The bungle bungle are in fact huge mounds of rock by the hundred, sticking out of the ground like giant beehives.

We flew over them on our way to Bellburn Camp, base for an examination of the prehistoric land called the Kimberly. To really appreciate the remote terrain, you have to walk it. Robert was our ranger, and met our party of four at the dirt airstrip. He’s smiling, rugged, tanned, wiry and bearded. He knows no fear - in the rainy season he escorts trippers up and down Sydney Harbour bridge.

He tells us we’ll be hot, tired and thirsty by the end of the day. After breakfast cooked in a tent by two cheerful girls who pretended not to know what we were in for, we boarded a bus and set out into the unknown.

obert drove us along red dirt roads, great red sandstone rocks always on the horizon.

It was a day of walking along dry riverbeds, entering huge gorges, lunching in cathedral-like grottoes and walking to spectacular viewpoints in 45 degrees of midday sun. For Yorkshire’s least athletic man, this could have been something of a challenge, but with a good pair of boots to master the rocky terrain, the trek was safe.

Back at the camp in the gathering gloom, we showered while the girls cooked. By 8.30pm the generators were switched off, and we slept like good ‘uns, totally at peace with the world.

Next day it was farewell to Bellburn Camp, after a helicopter trip over the Bungle Bungle.

To sit in a little helicopter with no doors, strapped in only by a lap belt as you swoop into mountain gorges and skim along the tops of deep chasms, demands some trust in the pilot. “Aw, yer won’t fall out mate - centrifugal force will see to that,” he cheerfully called through the headphones.

It was only after entrusting my life to this 26-year-old virtuoso of the air named Des that I discovered gorge swooping was not his real job. In the wet season he was a butcher in Sydney.

It was an exhilarated world traveller who finally arrived at Broome. This was like coming home. I booked in at the Seashells resort, a collection of apartments around a lovely pool and stunning gardens.


There is no restaurant, but the beguiling Zoo Cafe next door provides all meals. It’s not the poshest in town - that’s probably the Cable Beach Club, built originally by Lord McAlpine, who put Broome on the map 20 years ago by developing the hotel and a zoo.

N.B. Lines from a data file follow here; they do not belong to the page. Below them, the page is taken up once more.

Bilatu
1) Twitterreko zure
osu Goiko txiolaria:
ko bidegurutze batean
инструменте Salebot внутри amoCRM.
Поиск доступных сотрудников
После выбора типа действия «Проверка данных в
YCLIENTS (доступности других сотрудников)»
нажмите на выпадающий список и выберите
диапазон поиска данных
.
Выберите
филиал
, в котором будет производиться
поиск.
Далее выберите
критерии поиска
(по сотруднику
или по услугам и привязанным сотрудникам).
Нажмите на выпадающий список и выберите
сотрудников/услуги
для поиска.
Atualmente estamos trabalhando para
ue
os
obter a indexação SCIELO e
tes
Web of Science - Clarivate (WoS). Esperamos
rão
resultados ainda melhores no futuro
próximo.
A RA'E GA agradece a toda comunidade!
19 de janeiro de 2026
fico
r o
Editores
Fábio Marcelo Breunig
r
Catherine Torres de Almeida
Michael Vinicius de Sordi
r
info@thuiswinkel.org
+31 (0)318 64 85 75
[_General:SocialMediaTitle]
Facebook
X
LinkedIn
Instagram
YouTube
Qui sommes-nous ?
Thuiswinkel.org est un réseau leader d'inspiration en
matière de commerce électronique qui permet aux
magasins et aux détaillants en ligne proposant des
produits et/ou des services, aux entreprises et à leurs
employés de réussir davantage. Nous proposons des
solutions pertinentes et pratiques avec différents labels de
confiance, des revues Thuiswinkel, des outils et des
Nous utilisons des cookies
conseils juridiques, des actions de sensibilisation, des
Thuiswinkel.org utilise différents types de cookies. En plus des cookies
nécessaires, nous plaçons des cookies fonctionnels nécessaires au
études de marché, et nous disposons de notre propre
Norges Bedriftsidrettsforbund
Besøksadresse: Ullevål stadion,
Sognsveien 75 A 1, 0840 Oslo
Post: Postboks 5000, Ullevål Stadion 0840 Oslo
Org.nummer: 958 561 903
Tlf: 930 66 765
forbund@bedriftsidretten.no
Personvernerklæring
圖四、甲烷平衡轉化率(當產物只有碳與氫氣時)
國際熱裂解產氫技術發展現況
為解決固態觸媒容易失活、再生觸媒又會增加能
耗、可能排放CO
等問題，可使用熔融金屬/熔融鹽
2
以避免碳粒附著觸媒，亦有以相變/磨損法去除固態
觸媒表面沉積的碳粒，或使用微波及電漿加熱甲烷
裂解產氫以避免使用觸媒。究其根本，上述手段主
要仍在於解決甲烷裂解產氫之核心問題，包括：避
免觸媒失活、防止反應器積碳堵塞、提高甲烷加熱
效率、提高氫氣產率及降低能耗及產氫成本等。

Broome, 800 miles from Darwin, has an intriguing history and was the centre of the pearling industry for 50 years. At the turn of the 19th century it was a tough town of divers and ruthless bosses. The divers, mainly Japanese, worked in appalling conditions as greedy bosses forced them to dive deeper and deeper in search of the oysters. The graveyard is a moving witness to the hundreds who never surfaced alive.

Broome is not for everyone. With only four streets downtown, you quickly discover the little shops and pavement cafes. I liked sitting there watching the town go about its business, the stockmen coming in to buy weeks of supplies, the locals running their errands, tourists wandering up and down.

A bewitching evening

In the evenings the streets are lively, with revellers at the pubs and clubs. An evening at the pictures is a must. Sun Pictures is the oldest picture gardens in the world, dating from 1916. You sit on deckchairs under a corrugated iron awning or in the open air. Films and projection equipment are modern and, including the occasional lizard on the screen, it’s a bewitching evening.

Broome’s star attraction is its beach. Cable Beach is so called because a telegraphic link with the outside world was established there, a hook-up with Indonesia. If huge expanses of white sand are what you’re after then this will do for you. It just goes on and on, surely one of the world’s best-kept secrets.

This vast, empty historic and yet homely place is a joy, and I would go again and again. We flew back business class for about £2600, via Perth, Sydney and Los Angeles, completing the round-the-world British Airways ticket. But as I sauntered through those big cities, I couldn’t help thinking of the splendour of the terrain I had just seen and I felt, as I jostled with the human throng, a little bit superior.

I knew something these city dwellers didn’t. I had seen so much, marvelled at so many wonders of nature. And unlike the lady from Leeds, I didn’t miss those sausage rolls at all.